Exercise directions: Find the line containing "[195, 178, 217, 193]", then output it and every line after it through the end of the listing below, exactly as written.

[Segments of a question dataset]
-- Begin --

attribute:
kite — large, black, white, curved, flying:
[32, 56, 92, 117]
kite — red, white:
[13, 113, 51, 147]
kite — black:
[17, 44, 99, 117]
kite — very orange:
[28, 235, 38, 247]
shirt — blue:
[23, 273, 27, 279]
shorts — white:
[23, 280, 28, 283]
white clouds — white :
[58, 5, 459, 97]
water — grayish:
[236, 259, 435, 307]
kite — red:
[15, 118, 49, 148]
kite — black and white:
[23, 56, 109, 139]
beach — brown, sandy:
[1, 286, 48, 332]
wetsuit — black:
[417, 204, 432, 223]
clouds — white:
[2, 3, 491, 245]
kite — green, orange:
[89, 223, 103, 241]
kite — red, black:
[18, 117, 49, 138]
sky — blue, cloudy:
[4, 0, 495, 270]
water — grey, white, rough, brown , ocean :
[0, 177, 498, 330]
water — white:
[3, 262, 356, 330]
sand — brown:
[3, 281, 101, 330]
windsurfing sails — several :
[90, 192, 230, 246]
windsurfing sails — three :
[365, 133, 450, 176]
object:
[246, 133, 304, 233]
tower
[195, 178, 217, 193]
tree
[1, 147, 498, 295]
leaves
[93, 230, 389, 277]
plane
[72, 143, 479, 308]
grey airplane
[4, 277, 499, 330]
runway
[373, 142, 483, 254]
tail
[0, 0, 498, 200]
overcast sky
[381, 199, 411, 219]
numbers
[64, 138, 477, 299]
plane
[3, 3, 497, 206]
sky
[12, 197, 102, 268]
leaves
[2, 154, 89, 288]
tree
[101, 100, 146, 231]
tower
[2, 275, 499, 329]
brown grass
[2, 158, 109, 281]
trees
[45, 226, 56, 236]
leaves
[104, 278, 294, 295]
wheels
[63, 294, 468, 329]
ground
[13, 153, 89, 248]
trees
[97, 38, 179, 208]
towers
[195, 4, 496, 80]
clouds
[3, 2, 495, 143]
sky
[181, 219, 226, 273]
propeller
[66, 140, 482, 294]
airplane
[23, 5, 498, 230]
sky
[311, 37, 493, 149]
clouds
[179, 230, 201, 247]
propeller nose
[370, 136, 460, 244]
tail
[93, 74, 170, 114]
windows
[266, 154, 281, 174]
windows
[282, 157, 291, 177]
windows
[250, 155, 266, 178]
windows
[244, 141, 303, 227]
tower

-- End --

Response to the task:
[195, 178, 217, 193]
tree
[1, 147, 498, 295]
leaves
[93, 230, 389, 277]
plane
[72, 143, 479, 308]
grey airplane
[4, 277, 499, 330]
runway
[373, 142, 483, 254]
tail
[0, 0, 498, 200]
overcast sky
[381, 199, 411, 219]
numbers
[64, 138, 477, 299]
plane
[3, 3, 497, 206]
sky
[12, 197, 102, 268]
leaves
[2, 154, 89, 288]
tree
[101, 100, 146, 231]
tower
[2, 275, 499, 329]
brown grass
[2, 158, 109, 281]
trees
[45, 226, 56, 236]
leaves
[104, 278, 294, 295]
wheels
[63, 294, 468, 329]
ground
[13, 153, 89, 248]
trees
[97, 38, 179, 208]
towers
[195, 4, 496, 80]
clouds
[3, 2, 495, 143]
sky
[181, 219, 226, 273]
propeller
[66, 140, 482, 294]
airplane
[23, 5, 498, 230]
sky
[311, 37, 493, 149]
clouds
[179, 230, 201, 247]
propeller nose
[370, 136, 460, 244]
tail
[93, 74, 170, 114]
windows
[266, 154, 281, 174]
windows
[282, 157, 291, 177]
windows
[250, 155, 266, 178]
windows
[244, 141, 303, 227]
tower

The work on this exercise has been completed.